Navigating regulatory complexity
Meeting compliance challenges in an increasingly complex world.
This covers not only the environment, but also society and governance. While many companies do have an idea about this, the starting point sometimes feels like looking for a needle in a haystack. Fortunately, long searches are unnecessary if you have a partner who finds out for you how you can even obtain a competitive edge in the process.
Alicia Timal, Consultant of Digital Transformation & IT, and Jos Baars, Sustainability Manager, are in daily contact with Forvis Mazars clients who want - and need - to become more sustainable. "The combination of legal obligations, as well as social pressures and public interest, is increasingly pushing business owners to take sustainability measures," Jos kicked off. This calls for actual results. Companies may claim to have a positive or more positive impact on nature and people, but they now also have to prove and explain this. However, you can only get to that stage if you have first defined an appropriate sustainability strategy.
A sustainability strategy is the starting point for more sustainable business operations. Firstly, it provides support as processes become smarter, more efficient and cheaper and/or more cost-effective. Secondly, it makes the organisation more future-proof as it ensures compliance with laws and regulations and stakeholder demands. The strategy leads to a structured action plan comprising short-, medium- and long-term objectives.
The goals in the action plan should be in line with the desired global and social objectives (e.g. the Paris Agreement). If they are, they are also in keeping with current and emerging laws and regulations. The first step is to determine where your company stands now. You do this by conducting a double materiality analysis, which will give you an understanding of the topics that are relevant to your organisation.
"Company-wide data can be used to show you where you are as a company and to identify where changes need to be made," Alicia explained. From the supplier to the consumer, all aspects are identified. These hard figures and facts are then used to prepare analyses, interpretations and ultimately KPIs and to explain the current situation. This provides the client with a starting point. What happens next?
"The company defines a number of key themes and we set out their impact, the risks and any opportunities. Where is the climate impact, how are employees, suppliers and customers treated, how is the value chain actually structured? When these data emerge, it's no longer about the brand story. Then it's the data that tell you the substantiated story," Jos added. Alicia nodded. "Having obtained those data, we start looking at what information is still missing. Once the information is complete, you have a kind of baseline measurement for your ESG reporting." This reporting focuses on the environment, society and governance and allows any progress on sustainability to be tracked. This way, the company knows exactly where it stands, where there are areas for improvement and which themes require immediate action.

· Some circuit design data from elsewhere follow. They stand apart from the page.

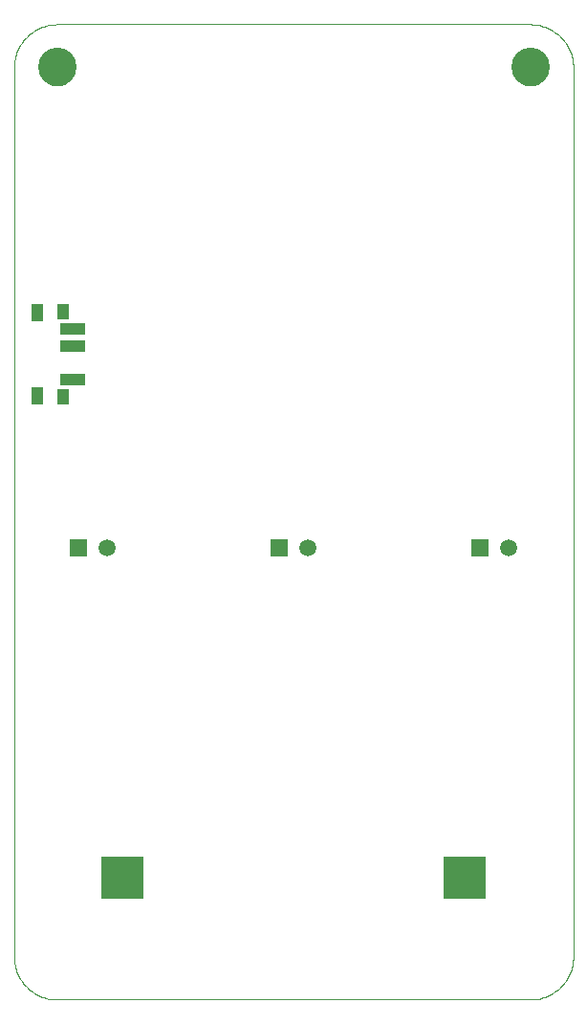
<source format=gbs>
G75*
G70*
%OFA0B0*%
%FSLAX24Y24*%
%IPPOS*%
%LPD*%
%AMOC8*
5,1,8,0,0,1.08239X$1,22.5*
%
%ADD10C,0.0000*%
%ADD11C,0.1340*%
%ADD12R,0.0867X0.0395*%
%ADD13R,0.0395X0.0552*%
%ADD14R,0.0395X0.0631*%
%ADD15R,0.1497X0.1497*%
%ADD16R,0.0595X0.0595*%
%ADD17C,0.0595*%
D10*
X000655Y002155D02*
X000655Y033155D01*
X001525Y033155D02*
X001527Y033205D01*
X001533Y033255D01*
X001543Y033304D01*
X001557Y033352D01*
X001574Y033399D01*
X001595Y033444D01*
X001620Y033488D01*
X001648Y033529D01*
X001680Y033568D01*
X001714Y033605D01*
X001751Y033639D01*
X001791Y033669D01*
X001833Y033696D01*
X001877Y033720D01*
X001923Y033741D01*
X001970Y033757D01*
X002018Y033770D01*
X002068Y033779D01*
X002117Y033784D01*
X002168Y033785D01*
X002218Y033782D01*
X002267Y033775D01*
X002316Y033764D01*
X002364Y033749D01*
X002410Y033731D01*
X002455Y033709D01*
X002498Y033683D01*
X002539Y033654D01*
X002578Y033622D01*
X002614Y033587D01*
X002646Y033549D01*
X002676Y033509D01*
X002703Y033466D01*
X002726Y033422D01*
X002745Y033376D01*
X002761Y033328D01*
X002773Y033279D01*
X002781Y033230D01*
X002785Y033180D01*
X002785Y033130D01*
X002781Y033080D01*
X002773Y033031D01*
X002761Y032982D01*
X002745Y032934D01*
X002726Y032888D01*
X002703Y032844D01*
X002676Y032801D01*
X002646Y032761D01*
X002614Y032723D01*
X002578Y032688D01*
X002539Y032656D01*
X002498Y032627D01*
X002455Y032601D01*
X002410Y032579D01*
X002364Y032561D01*
X002316Y032546D01*
X002267Y032535D01*
X002218Y032528D01*
X002168Y032525D01*
X002117Y032526D01*
X002068Y032531D01*
X002018Y032540D01*
X001970Y032553D01*
X001923Y032569D01*
X001877Y032590D01*
X001833Y032614D01*
X001791Y032641D01*
X001751Y032671D01*
X001714Y032705D01*
X001680Y032742D01*
X001648Y032781D01*
X001620Y032822D01*
X001595Y032866D01*
X001574Y032911D01*
X001557Y032958D01*
X001543Y033006D01*
X001533Y033055D01*
X001527Y033105D01*
X001525Y033155D01*
X000655Y033155D02*
X000657Y033231D01*
X000663Y033307D01*
X000672Y033382D01*
X000686Y033457D01*
X000703Y033531D01*
X000724Y033604D01*
X000748Y033676D01*
X000777Y033747D01*
X000808Y033816D01*
X000843Y033883D01*
X000882Y033948D01*
X000924Y034012D01*
X000969Y034073D01*
X001017Y034132D01*
X001068Y034188D01*
X001122Y034242D01*
X001178Y034293D01*
X001237Y034341D01*
X001298Y034386D01*
X001362Y034428D01*
X001427Y034467D01*
X001494Y034502D01*
X001563Y034533D01*
X001634Y034562D01*
X001706Y034586D01*
X001779Y034607D01*
X001853Y034624D01*
X001928Y034638D01*
X002003Y034647D01*
X002079Y034653D01*
X002155Y034655D01*
X018655Y034655D01*
X018025Y033155D02*
X018027Y033205D01*
X018033Y033255D01*
X018043Y033304D01*
X018057Y033352D01*
X018074Y033399D01*
X018095Y033444D01*
X018120Y033488D01*
X018148Y033529D01*
X018180Y033568D01*
X018214Y033605D01*
X018251Y033639D01*
X018291Y033669D01*
X018333Y033696D01*
X018377Y033720D01*
X018423Y033741D01*
X018470Y033757D01*
X018518Y033770D01*
X018568Y033779D01*
X018617Y033784D01*
X018668Y033785D01*
X018718Y033782D01*
X018767Y033775D01*
X018816Y033764D01*
X018864Y033749D01*
X018910Y033731D01*
X018955Y033709D01*
X018998Y033683D01*
X019039Y033654D01*
X019078Y033622D01*
X019114Y033587D01*
X019146Y033549D01*
X019176Y033509D01*
X019203Y033466D01*
X019226Y033422D01*
X019245Y033376D01*
X019261Y033328D01*
X019273Y033279D01*
X019281Y033230D01*
X019285Y033180D01*
X019285Y033130D01*
X019281Y033080D01*
X019273Y033031D01*
X019261Y032982D01*
X019245Y032934D01*
X019226Y032888D01*
X019203Y032844D01*
X019176Y032801D01*
X019146Y032761D01*
X019114Y032723D01*
X019078Y032688D01*
X019039Y032656D01*
X018998Y032627D01*
X018955Y032601D01*
X018910Y032579D01*
X018864Y032561D01*
X018816Y032546D01*
X018767Y032535D01*
X018718Y032528D01*
X018668Y032525D01*
X018617Y032526D01*
X018568Y032531D01*
X018518Y032540D01*
X018470Y032553D01*
X018423Y032569D01*
X018377Y032590D01*
X018333Y032614D01*
X018291Y032641D01*
X018251Y032671D01*
X018214Y032705D01*
X018180Y032742D01*
X018148Y032781D01*
X018120Y032822D01*
X018095Y032866D01*
X018074Y032911D01*
X018057Y032958D01*
X018043Y033006D01*
X018033Y033055D01*
X018027Y033105D01*
X018025Y033155D01*
X018655Y034655D02*
X018731Y034653D01*
X018807Y034647D01*
X018882Y034638D01*
X018957Y034624D01*
X019031Y034607D01*
X019104Y034586D01*
X019176Y034562D01*
X019247Y034533D01*
X019316Y034502D01*
X019383Y034467D01*
X019448Y034428D01*
X019512Y034386D01*
X019573Y034341D01*
X019632Y034293D01*
X019688Y034242D01*
X019742Y034188D01*
X019793Y034132D01*
X019841Y034073D01*
X019886Y034012D01*
X019928Y033948D01*
X019967Y033883D01*
X020002Y033816D01*
X020033Y033747D01*
X020062Y033676D01*
X020086Y033604D01*
X020107Y033531D01*
X020124Y033457D01*
X020138Y033382D01*
X020147Y033307D01*
X020153Y033231D01*
X020155Y033155D01*
X020155Y002155D01*
X020153Y002079D01*
X020147Y002003D01*
X020138Y001928D01*
X020124Y001853D01*
X020107Y001779D01*
X020086Y001706D01*
X020062Y001634D01*
X020033Y001563D01*
X020002Y001494D01*
X019967Y001427D01*
X019928Y001362D01*
X019886Y001298D01*
X019841Y001237D01*
X019793Y001178D01*
X019742Y001122D01*
X019688Y001068D01*
X019632Y001017D01*
X019573Y000969D01*
X019512Y000924D01*
X019448Y000882D01*
X019383Y000843D01*
X019316Y000808D01*
X019247Y000777D01*
X019176Y000748D01*
X019104Y000724D01*
X019031Y000703D01*
X018957Y000686D01*
X018882Y000672D01*
X018807Y000663D01*
X018731Y000657D01*
X018655Y000655D01*
X002155Y000655D01*
X002079Y000657D01*
X002003Y000663D01*
X001928Y000672D01*
X001853Y000686D01*
X001779Y000703D01*
X001706Y000724D01*
X001634Y000748D01*
X001563Y000777D01*
X001494Y000808D01*
X001427Y000843D01*
X001362Y000882D01*
X001298Y000924D01*
X001237Y000969D01*
X001178Y001017D01*
X001122Y001068D01*
X001068Y001122D01*
X001017Y001178D01*
X000969Y001237D01*
X000924Y001298D01*
X000882Y001362D01*
X000843Y001427D01*
X000808Y001494D01*
X000777Y001563D01*
X000748Y001634D01*
X000724Y001706D01*
X000703Y001779D01*
X000686Y001853D01*
X000672Y001928D01*
X000663Y002003D01*
X000657Y002079D01*
X000655Y002155D01*
D11*
X002155Y033155D03*
X018655Y033155D03*
D12*
X002693Y024041D03*
X002693Y023450D03*
X002693Y022269D03*
D13*
X002358Y021679D03*
X002358Y024631D03*
D14*
X001452Y024592D03*
X001452Y021718D03*
D15*
X004441Y004905D03*
X016370Y004905D03*
D16*
X016905Y016405D03*
X009905Y016405D03*
X002905Y016405D03*
D17*
X003905Y016405D03*
X010905Y016405D03*
X017905Y016405D03*
M02*

</source>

"The reliability and quality of these data are both of the utmost importance," said Alicia. Again, this is the starting point. "These themes, which we display in clear dashboards at the client's request, continue to be supplemented with new data capturing and demonstrating the company's sustainability curve. This requires a strict collection process that is both transparent and verifiable. Once you start deviating from this process, you contaminate the data." And contaminated data are of no use to anyone.

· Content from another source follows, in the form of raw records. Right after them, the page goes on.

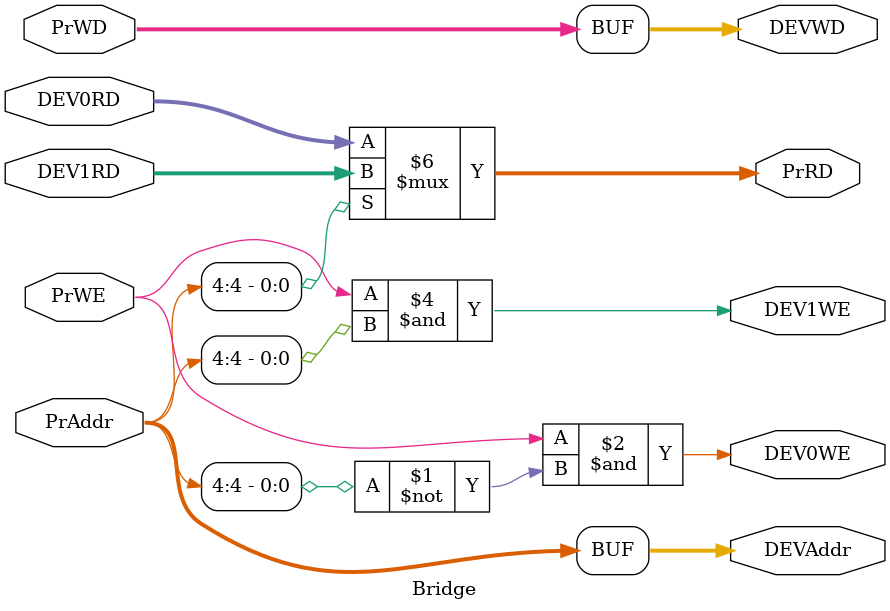
<source format=v>
`timescale 1ns / 1ps
module Bridge(

/// from processor
	// Processor caculate the DevAddr out, pass it to the Dev
    input [31:2] PrAddr,
	
    input [31:0] PrWD, // gonna write DEV **from Processor**
	input PrWE,	// Write Enable signal, gonna write Device??

	/// from Devices
    input [31:0] DEV0RD,	// ReadData from DEV0
    input [31:0] DEV1RD,	// ReadData from DEV1
	
	// Pr read from DEV
    output [31:0] PrRD,
	
	// pass from Pr to DEV
    output [31:2] DEVAddr,
    output [31:0] DEVWD,
	
    output DEV0WE,
    output DEV1WE
    );
	
	assign DEVAddr = PrAddr;
	
	// if gonna write
	assign DEVWD = PrWD;
	assign	DEV0WE = PrWE & (PrAddr[4] == 0),
			DEV1WE = PrWE & (PrAddr[4] == 1);
			
	// read logic
	assign PrRD = (PrAddr[4] == 0)? DEV0RD : DEV1RD;
endmodule

</source>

Transparency and verifiability are important because they build trust and enable better decision-making for stakeholders, especially if the company has the desire to expand internationally. "As companies look to expand internationally, they increasingly have to deal with stakeholders with differing values," Alicia added. And you want to accommodate all these stakeholders. Jos explained this in more detail. "Stakeholders represent the parties involved, which means that social value creation is prioritised over its financial counterpart."

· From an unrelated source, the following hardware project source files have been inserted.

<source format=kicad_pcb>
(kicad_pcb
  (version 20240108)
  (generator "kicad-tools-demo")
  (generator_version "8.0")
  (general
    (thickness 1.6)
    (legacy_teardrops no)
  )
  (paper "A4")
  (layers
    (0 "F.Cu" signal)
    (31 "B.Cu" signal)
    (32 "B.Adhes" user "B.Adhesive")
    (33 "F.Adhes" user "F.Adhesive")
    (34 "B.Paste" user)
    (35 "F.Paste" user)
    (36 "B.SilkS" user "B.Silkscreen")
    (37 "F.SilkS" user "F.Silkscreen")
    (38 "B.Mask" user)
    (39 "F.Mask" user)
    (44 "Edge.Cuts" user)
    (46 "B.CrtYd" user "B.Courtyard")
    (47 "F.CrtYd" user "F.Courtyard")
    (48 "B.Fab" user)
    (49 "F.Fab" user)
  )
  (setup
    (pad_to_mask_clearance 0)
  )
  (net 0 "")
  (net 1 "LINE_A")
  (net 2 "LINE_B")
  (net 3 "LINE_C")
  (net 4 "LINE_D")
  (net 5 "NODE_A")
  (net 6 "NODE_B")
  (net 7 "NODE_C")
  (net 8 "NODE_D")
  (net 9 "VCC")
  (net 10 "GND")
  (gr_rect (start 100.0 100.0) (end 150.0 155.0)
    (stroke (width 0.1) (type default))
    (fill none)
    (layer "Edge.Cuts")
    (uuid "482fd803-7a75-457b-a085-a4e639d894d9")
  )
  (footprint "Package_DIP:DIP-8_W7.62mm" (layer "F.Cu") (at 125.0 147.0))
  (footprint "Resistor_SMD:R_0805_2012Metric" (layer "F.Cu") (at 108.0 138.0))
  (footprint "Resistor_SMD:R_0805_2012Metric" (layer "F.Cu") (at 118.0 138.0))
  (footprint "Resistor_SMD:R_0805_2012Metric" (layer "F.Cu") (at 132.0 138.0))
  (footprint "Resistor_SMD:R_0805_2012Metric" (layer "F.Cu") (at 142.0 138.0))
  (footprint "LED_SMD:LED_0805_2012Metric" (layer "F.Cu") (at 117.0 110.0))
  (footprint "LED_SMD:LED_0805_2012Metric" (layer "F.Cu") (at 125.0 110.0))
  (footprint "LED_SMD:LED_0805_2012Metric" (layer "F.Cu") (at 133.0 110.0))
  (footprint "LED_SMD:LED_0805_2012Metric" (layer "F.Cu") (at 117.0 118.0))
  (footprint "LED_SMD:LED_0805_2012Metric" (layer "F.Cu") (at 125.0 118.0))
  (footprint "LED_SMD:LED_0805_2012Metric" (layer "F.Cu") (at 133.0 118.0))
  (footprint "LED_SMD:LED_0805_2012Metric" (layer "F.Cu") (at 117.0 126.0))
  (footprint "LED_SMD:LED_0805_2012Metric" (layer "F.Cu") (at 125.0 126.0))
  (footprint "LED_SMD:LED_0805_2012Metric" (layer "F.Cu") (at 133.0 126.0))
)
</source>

Complex ESG legislation can feel like an obstacle to international expansion. If you want to expand internationally, the trick is to regard this compliance issue as a way of identifying opportunities and risks at an early stage. It is precisely during that process - from the collection of the first data to a plan of action and clarification of the progress made - that Forvis Mazars can add value. Forvis Mazars will guide and support you in implementing the goals defined in the strategy.
"Ultimately, of course, the aim should be to integrate your entire ESG dashboard into your business operations," Alicia concluded. "This will allow you, every year, every quarter or even every month, to see which theme needs work and it will give you the opportunity to make interim adjustments, or you can see the extent to which you have already made sustainable progress on environmental, social and governance matters."